With pictures excluded, copy word for word the lines in the data below from the line containing "本服務為協助客戶安裝應用商店APP，不包含軟體" through the line containing "ικά γεγονότα αναμένεται να απολαύσουμε στη".

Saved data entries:
----------------
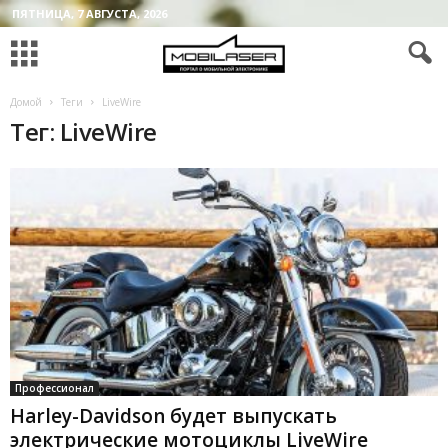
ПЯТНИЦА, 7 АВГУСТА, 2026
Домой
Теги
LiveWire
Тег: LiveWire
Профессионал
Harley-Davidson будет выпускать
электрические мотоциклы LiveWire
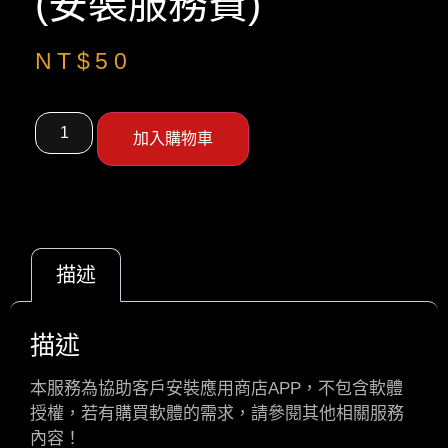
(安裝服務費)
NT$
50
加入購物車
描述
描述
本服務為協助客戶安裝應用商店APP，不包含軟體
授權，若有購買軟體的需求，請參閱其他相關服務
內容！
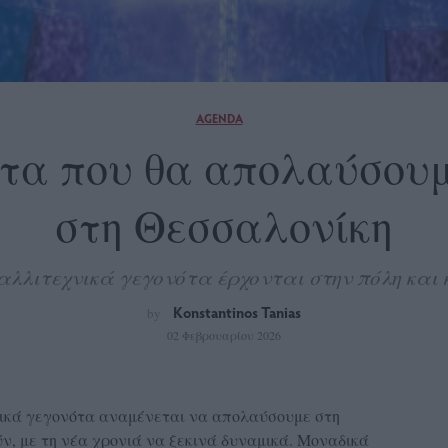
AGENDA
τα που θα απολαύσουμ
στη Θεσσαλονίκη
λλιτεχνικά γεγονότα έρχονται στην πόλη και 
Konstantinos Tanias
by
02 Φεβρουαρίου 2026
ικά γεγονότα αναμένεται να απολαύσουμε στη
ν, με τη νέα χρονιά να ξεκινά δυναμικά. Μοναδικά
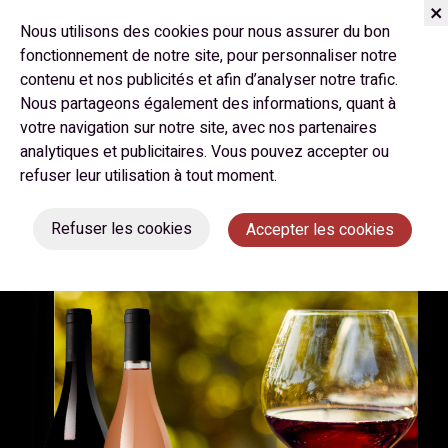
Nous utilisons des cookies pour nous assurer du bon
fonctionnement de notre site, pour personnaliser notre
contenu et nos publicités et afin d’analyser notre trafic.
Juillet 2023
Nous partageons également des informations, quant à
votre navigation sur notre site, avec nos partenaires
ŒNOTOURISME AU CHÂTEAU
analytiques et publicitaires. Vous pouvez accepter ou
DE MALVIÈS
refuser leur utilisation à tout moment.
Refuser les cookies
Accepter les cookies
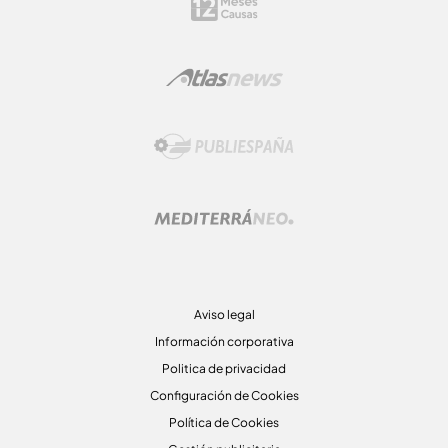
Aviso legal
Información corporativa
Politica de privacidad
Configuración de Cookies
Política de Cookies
----------------
[TASK SOLUTION]
本服務為協助客戶安裝應用商店APP，不包含軟體
授權，若有購買軟體的需求，請參閱其他相關服務
內容！
AGENDA
τα που θα απολαύσουμ
στη Θεσσαλονίκη
λλιτεχνικά γεγονότα έρχονται στην πόλη και 
Konstantinos Tanias
by
02 Φεβρουαρίου 2026
ικά γεγονότα αναμένεται να απολαύσουμε στη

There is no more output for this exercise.